This project uses the car dataset published by https://archive.ics.uci.edu/ml/datasets/automobile
The goal in this project is to analyze and impute missign data in the cars datset and then to build and evaluate a linear regression model for predicting car prices.
I will be using Python, and following libraries Pandas, matpolotlib, seaborn and scikit-learn.
This project will be completed through following steps:
- loading the dataset and txt file to extract columns
2.removing irrelevant columns and imputing the missing ('?') data
3.changing the datatype where needed and checking for possible collinearity between numerical columns
4.performing encoding of categorical variables and scaling numerical features
5.training and testing linear model
6.evaluation
7.further considerations
I found following columns to be irrelevant or less relevant for the car price: Irrelevant columns: engine location,wheel base,length, width,height, curb weight,bore(the inner diameter of the cylinder),stroke(the distance within the cylinder the piston travels), compression-ratio(the ratio between the volume of the cylinder and combustion chamber in an internal combustion engine at their maximum and minimum )
By comparing some of the properties I found out that the normalized-loss depends to some extent on symboling, body style, num of doors and make. I utilized those columns to find missing values for the normalized loss. In case that there were no cars with the same properties I imputed values with the average value for cars that have same symboling value and some common properties
The engine-size is highly colrelated with the horsepower of the car which is logical, so I keptonly one of these two features- the "horsepower". Also city mpg and highway mpg are highly correlated. I chose "highway mpg" as a feature because I think that it affects the price of the car more than "city mpg" (at least in the US as you can get to the most destinations using highways. The situation might have been different in Europe...)
I used OneHotEncoder for categorical variables and Feature Scaler for numerical variables
The train and test result gave a high value of r- squared which means that 94% and 89% of variations in the price of the car can be explained trough variations in independent features, respectively.

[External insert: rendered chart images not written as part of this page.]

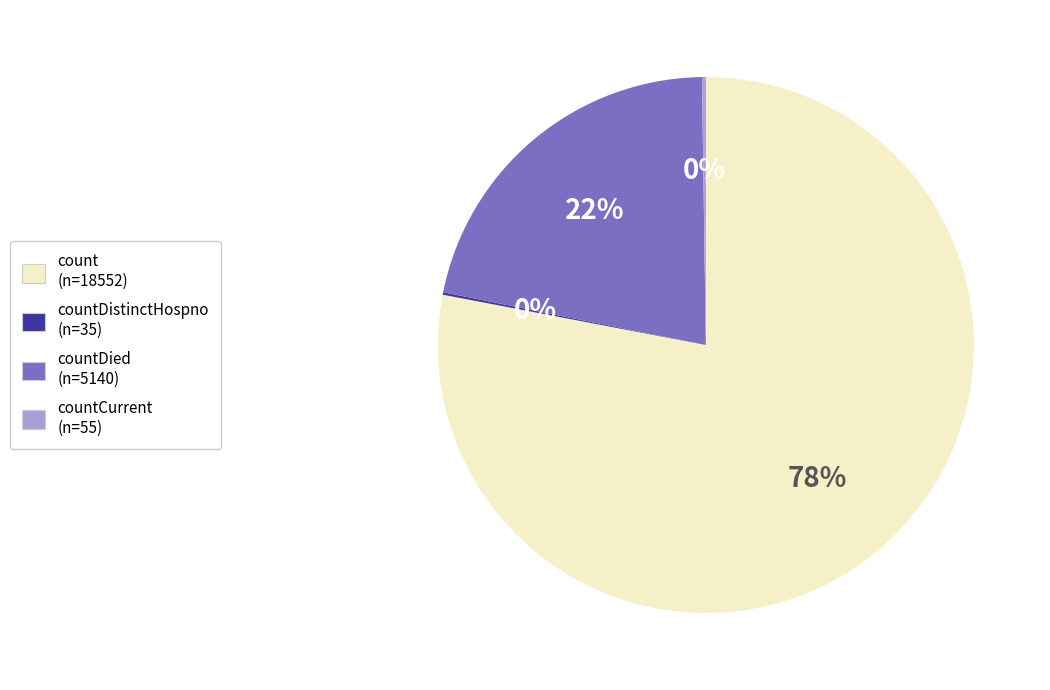

To the nearest percent, what is the average slice percentage?

25%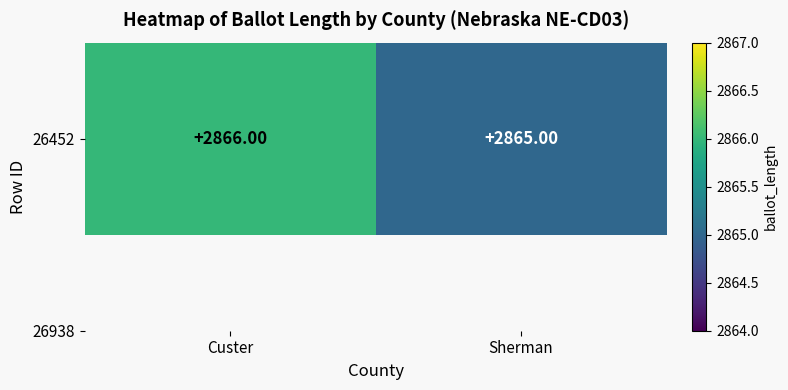

How many data points are less than 2866?

1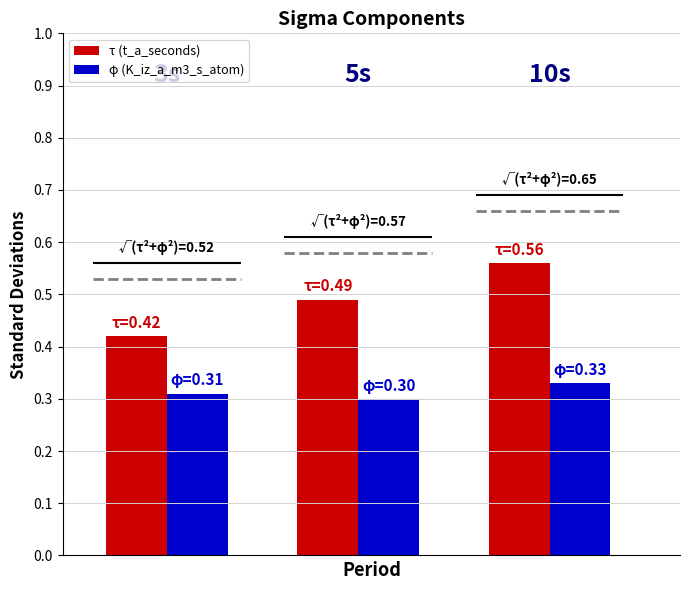

How many φ (K_iz_a_m3_s_atom) values are between 0 and 1?

3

The average percentage error on the test set is 13% of the car price.
It is maybe important to mention that 4 missing values from our dataset were actually the dependant variables .When performing the missing value imputation I did imupte those values too taking the average of the prices. With or without those values the coefficient of determination of my model is almost the same. However, it is important to aknowledge this. If there were more missing values we would have thougth of the correct approach. Imputing many missing values could lead to the data leakage on one hand and on the other hand imputed values do not cary any valuable information. Something worth of discussion.